#### Given passage:
Latitude and Longitude
There is also a challenge with the latitude and longitude coordinates for the stations. Each station is represented by a range of lat/long coordinates. The start/end latitude and longitude seem to indicate the location of a particular bike. Creating a list of popular stations is not difficult, but mapping the stations is more problematic. This was remedied by averaging the lat and long values for the stations before mapping. This resulted in the rides counts for a station matching the ride count for one set of lat/long coordinates.
III. PROCESS & CLEAN
What tools are you choosing and why?
For this project I choose to use RStudio Desktop to analyze and clean the data and Tableau to create the visualizations. The data set was too large to be processed in spreadsheets and RStudio Cloud.
Review of Data
Data was reviewed to get an overall understanding of content of fields, data formats, and to ensure its integrity. The review of the data involved, checking column names across the 12 original files and checking for missing values, trailing white spaces, duplicate records, and other data anomalies.

#### Data:
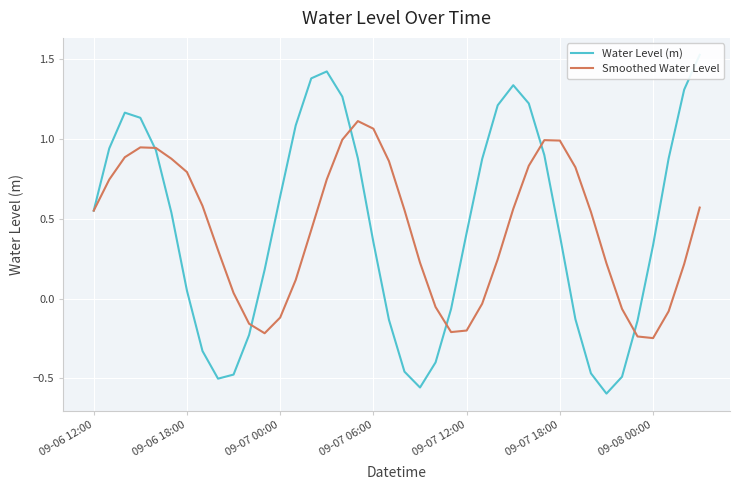

Does the chart display data point markers on the line(s)?

No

#### Set of tasks:
1. In the passage on analyzing bike ride data, what was done to fix the problem of mapping the stations?
2. Please continue the passage on analyzing bike ride data, picking up right after its final sentence.

#### Solved tasks:
1. The latitude and longitude values for each station were averaged before mapping.

2.
The review of the data revealed several problems:
- Duplicate record ID numbers
- Records with missing start or end stations
- Records with very short or very long ride durations
- Records for trips starting or ending at an administrative station (repair or testing station)
Once the initial review was completed, all twelve files were loaded into one data frame. The resulting amalgamated file consisted of 4.731,081 rows with 13 columns of character and numeric data. This matched the number of records in the twelve monthly files.
Extraction of Data from Existing Fields
To allow for more granular analysis of the data and more insights, several new columns were created and populated with data from the started_at column of date and time. These new columns were day, month, year, time and day of the week.
Another column was created to contain the trip duration (length of each trip). The data for this column was created by calculating the difference in time between the start and end time of the ride. Another version of this column was then created to contain the trip duration in minutes.
Data Cleaning
Duplicate records (based on the RIDE ID field) were removed. (209 records removed)
alltrips_v2 <- distinct(alltrips, ride_id, .keep_all=TRUE)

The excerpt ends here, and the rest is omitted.